A.3 — Warp the Images + Rectification

I implemented inverse warping with both interpolation methods: nearest neighbor (fast but blocky) and bilinear (slower but smoother). To avoid holes, I invert the mapping from output pixels back to source coordinates and sample there. To be clear, the point of these interpolations is because warping lands us at non-integer pixel locations, and for each output pixel we need to map back to the source, which is where interpolation matters. Nearest Neighbor is exactly what it sounds like and uses the value of the single closest pixel input. Bilinear averages teh 4 neigbors with weights based on distance and takes longer, but gives a smoother result.

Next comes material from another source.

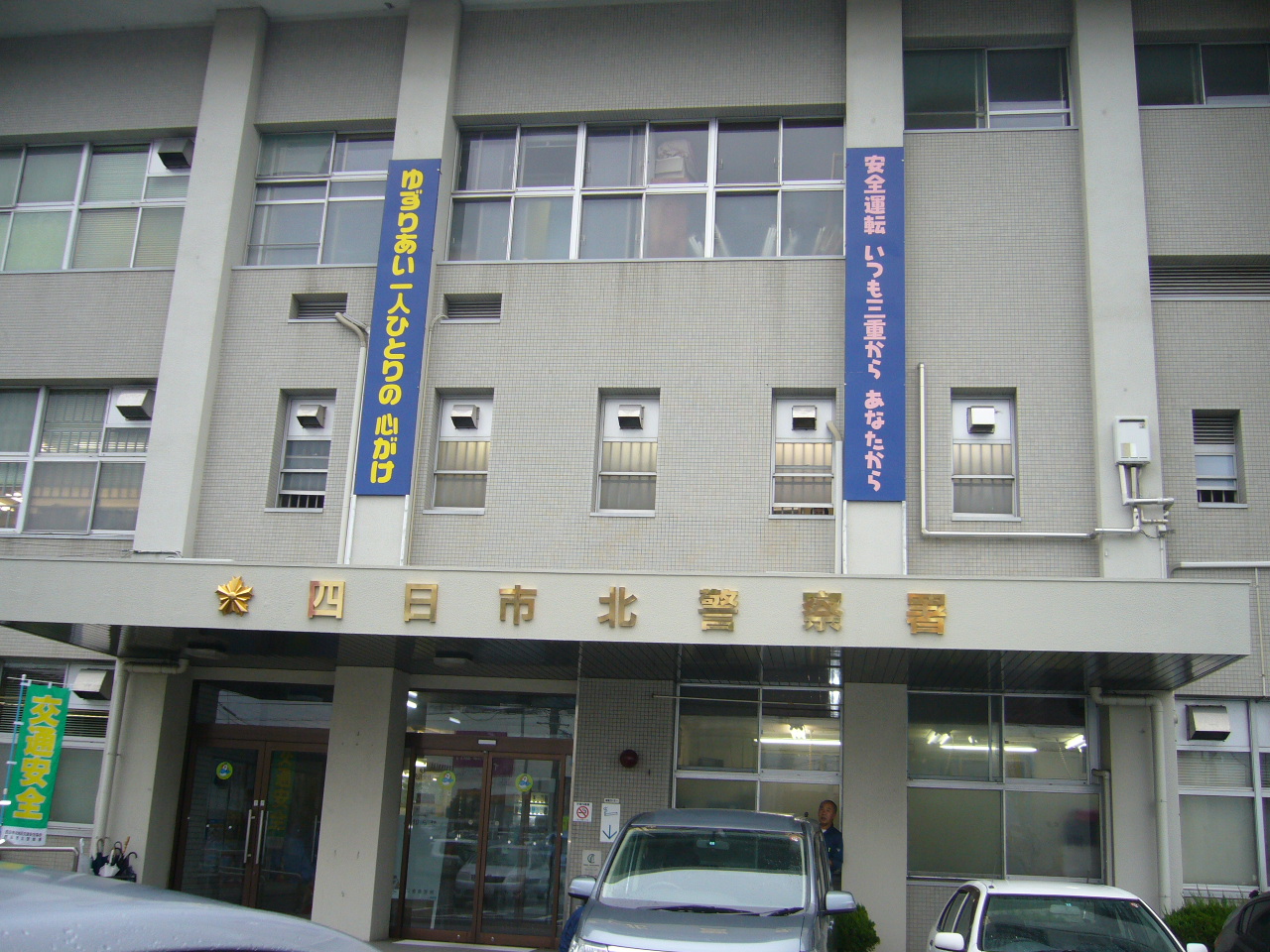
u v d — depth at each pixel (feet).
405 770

As a sanity check, I performed rectification on two images (making a planar object frontal-parallel).

sign rectification
Rectification #1 — Sign
ipad rectification
Rectification #2 — iPad

A.4 — Blend Images into Mosaics

After warping into a common canvas (using the predicted global bounding box and a translation offset), I blend with simple feathering: set an alpha mask that falls off from image center to borders, and compute a per-pixel weighted average. Below are three mosaics with their source images.

Mosaic 1 — Scenic (3 images)

scenic L scenic M scenic R
scenic mosaic
Final mosaic (feather blend).

Mosaic 2 — Whiteboard (3 images)

whiteboard L whiteboard M whiteboard R
whiteboard mosaic
Final mosaic (feather blend). NOTE: This sucks for two reasons. The first is because I was trying to implement a crop that I have since gotten rid of. Below is better on that front. Secondly, and more obvious, these pictures suck and don't have enough overlap.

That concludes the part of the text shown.